Partial as I am to Bausch & Lomb I’m not one to neglect opportunity when it comes along. -K
One great trouble of the amateur microscopist is that economics often dictate the equipment one works with. This is apt to be a vintage or downright antique microscope and the accessories associated with such a microscope are available only rarely. That rarity does not translate to economy. Naturally, occasions come about when some piece of apparatus might be found inexpensively and in working condition; otherwise one is left with little choice than to make their own accessories, which can be enjoyable but is not always practical.
Recently I came upon an individual who produces a limited range of modern accessories for a number of redly available microscopes from a variety of manufacturers. One of the items is a polarizer and analyzer designed for use with the American Optical 60. Being possessed of one and a bit of disposable income, I purchased the device and it arrived today.
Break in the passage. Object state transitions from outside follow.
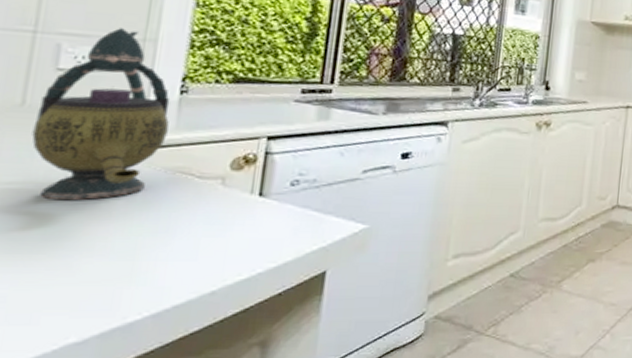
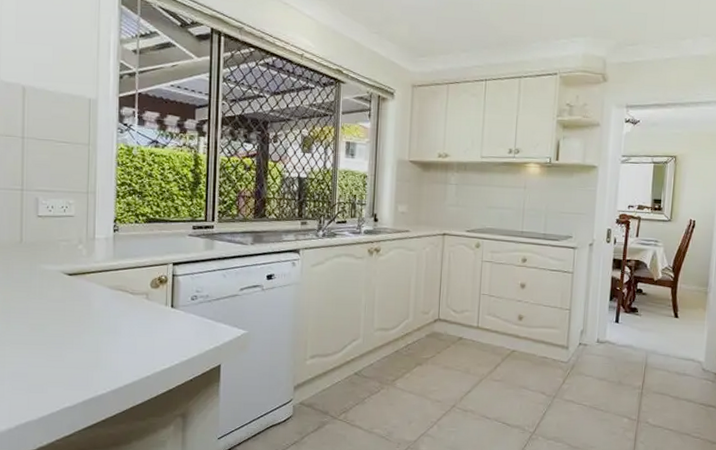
teapot: present [31,28,171,200] -> none [29,184,109,309]

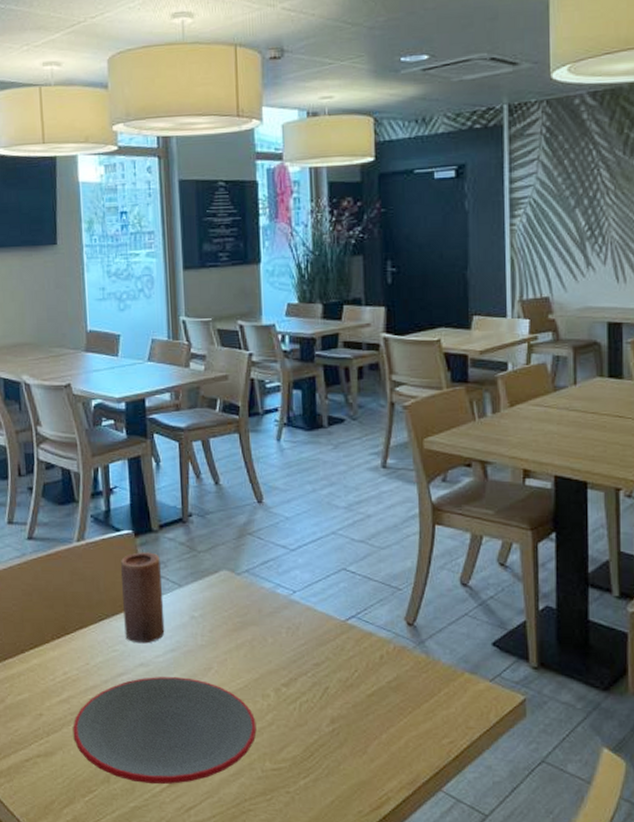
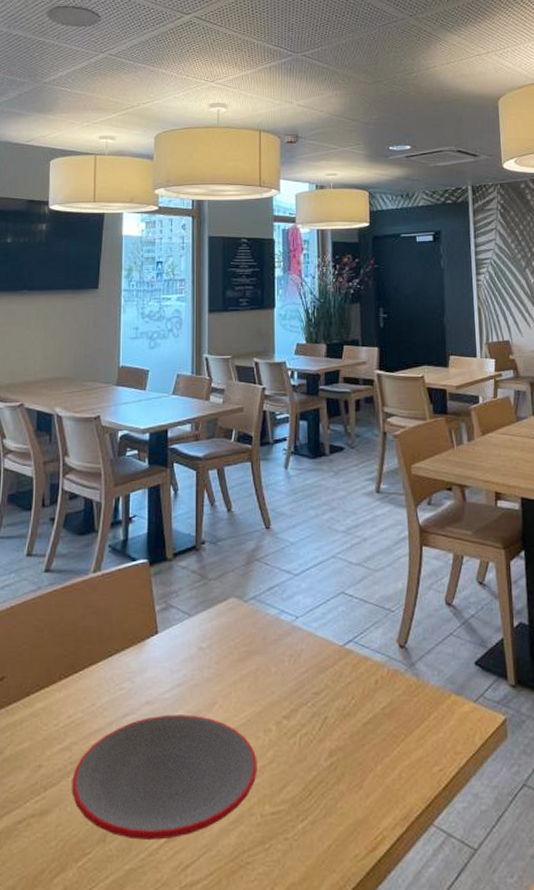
candle: present [120,552,165,644] -> none [133,581,173,680]

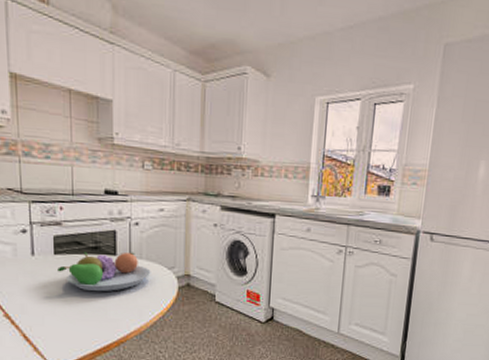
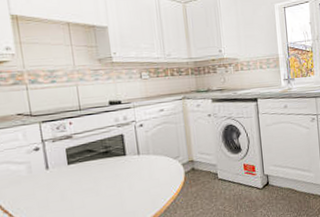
fruit bowl: present [57,251,151,292] -> none [72,150,159,192]

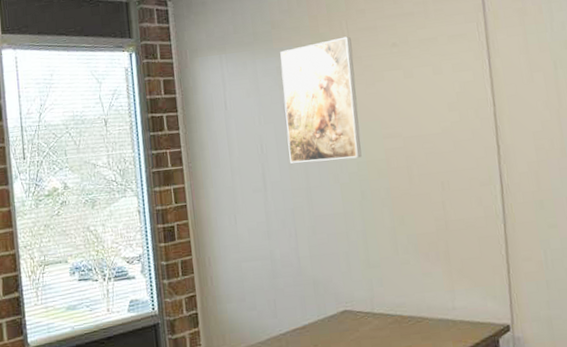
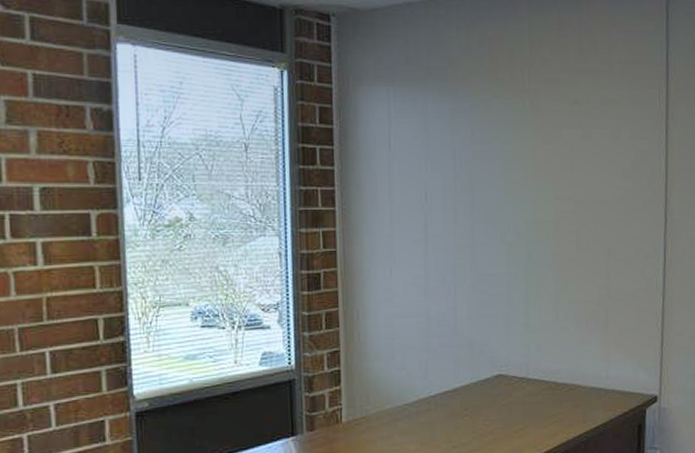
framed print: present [280,36,362,163] -> none [454,86,532,217]

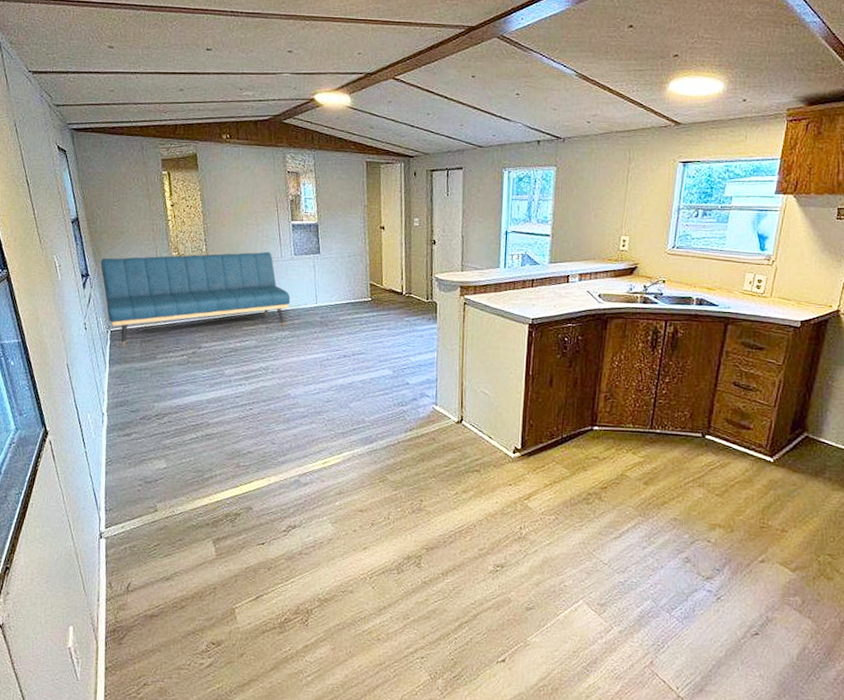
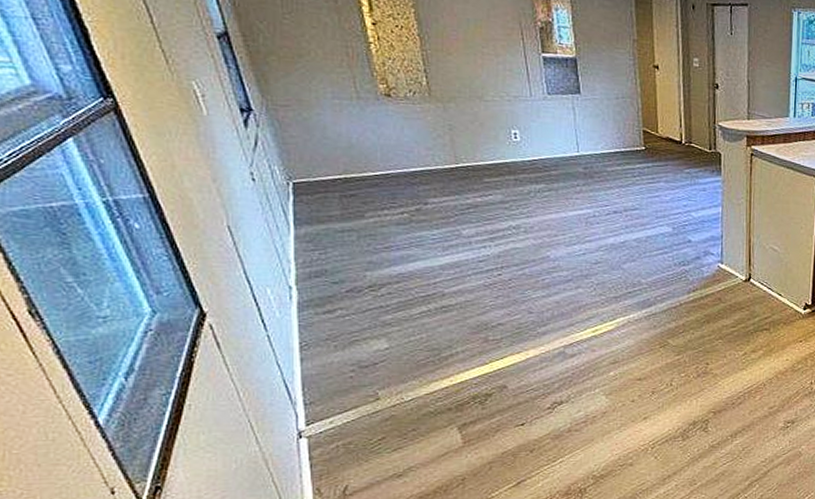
sofa: present [101,251,291,347] -> none [270,88,545,204]

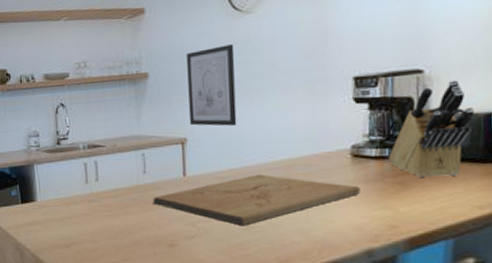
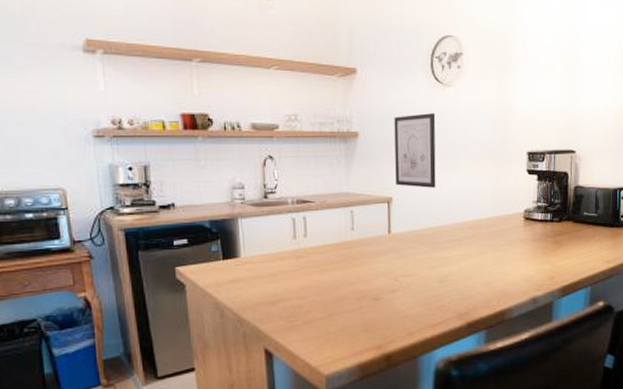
cutting board: present [153,174,361,226] -> none [360,233,530,280]
knife block: present [388,80,474,177] -> none [550,161,606,238]

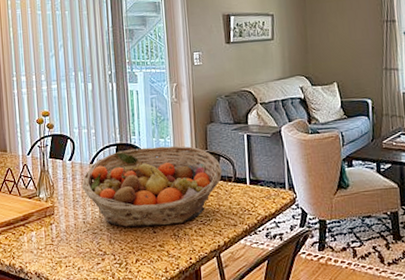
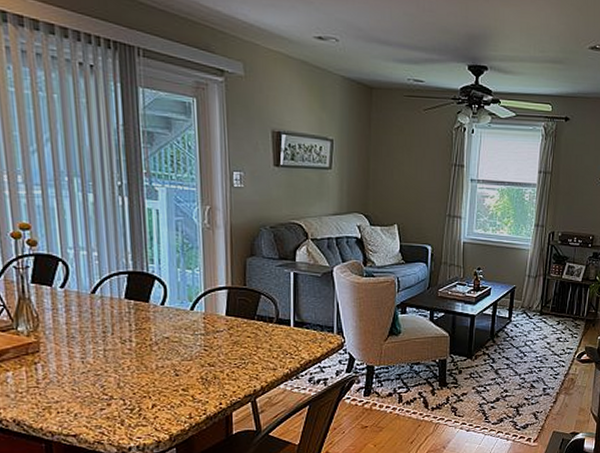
fruit basket: present [82,145,222,228] -> none [80,278,262,370]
The analyzer appears to be composed of a portion of polarizing film in an aluminum frame. Not in and of itself particularly special but it is very convenient having a nicely mounted bit of film in a frame of just the right size. It is recommended that the analyzer be placed in the body of the microscope below the angled eyepiece tube. Placing the analyzer thusly dispenses with the difficulty of using an eyepiece mounted analyzer, and the tendency of such to be accidentally rotated.
The polarizer is composed of a similar filter, of the sort available for digital cameras, mounted in a specialty holder that fits over the sub-stage lamp. It’s particularly nice that the filter is of a type so easily replaced, for although the analyzer may be left safely within the body of the microscope, the polarizer is apt to become damaged at some point. So long as the housing is in good shape a new polarizing filter may be placed on it at any time. The housing on which the filter is mounted is perfectly constructed to elevate the filter over the profoundly convex lens of the illuminator.
Testing the apparatus shows that it is of suitable quality, better (as well made modern polarizing films are) than the traditional Nicol prisms. Overall it is very nice, worth the expense certainly and gratifying in use, particularly as it has the very tailored feel of being made by one who possesses the exact model for which it has been constructed. I’ve resisted the urge to post pictures and include links, but suffice it to say the set may be found on eBay.